West Midlands Police saves four hours per crime with online reporting tool

West Midlands Police can now start investigating thefts in minutes not weeks thanks to an online reporting tool developed by UK SME Facewatch.


West Midlands Police has sped up investigations and saved thousands of hours of police time thanks to an online reporting tool, according to police sergeant Andrew Gregory.

Businesses can now report crime online rather than dialling 999. The platform and an associated app for the public have enabled over 100 arrests so far since launch in mid-2013, he told ComputerworldUK.

Previously shops, pubs or other firms would report a crime, the police would go to the premises, get a copy of the CCTV footage and would often need to convert it or download the right software to watch it, a process that "could take up to two to three weeks”, Gregory said.

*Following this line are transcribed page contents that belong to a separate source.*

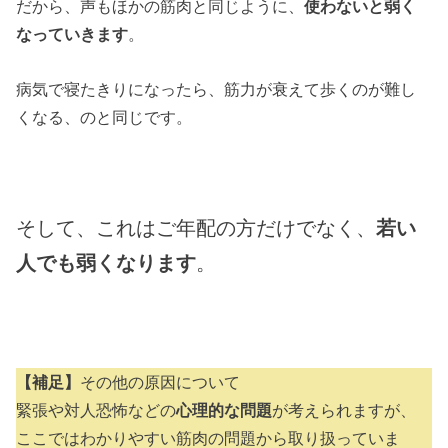
だから、声もほかの筋肉と同じように、
使わないと弱く
なっていきます
。
病気で寝たきりになったら、筋力が衰えて歩くのが難し
くなる、のと同じです。
そして、これはご年配の方だけでなく、
若い
人でも弱くなります
。
【補足】
その他の原因について
緊張や対人恐怖などの
心理的な問題
が考えられますが、
ここではわかりやすい筋肉の問題から取り扱っていま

Now, businesses can report the crime online and upload CCTV footage which is automatically converted into an MP4 file, allowing the police to view it 20 to 30 minutes after the incident.

Once a crime report (with or without CCTV) is sent, the police receive an email containing a link. They log into Facewatch to view the report, which contains images, clips, time, day, date of offence, address, offence type, details of what happened and so on.

West Midlands Police, which is the second biggest force in the country, said about 1,000 premises are using the system across the region, including a number of the biggest retailers.

“It speeds up our investigation considerably. We can see the images on the day not two to three weeks down the line. Equally we aren’t doing pure admin tasks, freeing up time to investigate the case far quicker. There’s a considerable cost saving too,” Gregory said.

The platform, built by UK SME Facewatch, is in use in about a quarter of police forces in England and Wales.

As well as allowing businesses to send CCTV and crime reports, the company also provides forces with a smartphone app where they can share images of suspects, witnesses or other individuals they wish to interview with the public.

The app has been responsible for over 100 arrests by West Midlands Police so far which would not have taken place otherwise, according to Gregory.

It is being developed further across the force “on a day to day basis” with growing numbers of firms opting to use the tool. For example the police are hoping to start to use it to link together different crimes to specific suspects or groups, Gregory said.

“Once they see it, everyone just gets it, and says ‘I wish we’d had this earlier’,” he said.

West Midlands Police awarded Accenture a five-year £25 million contract to improve its use of technology and find efficiency savings last July.

As part of the contract HP will design a new IT infrastructure to make it easier to support mobility, security and data analysis. In particular it will help to update and integrate the force’s many ageing, disparate systems.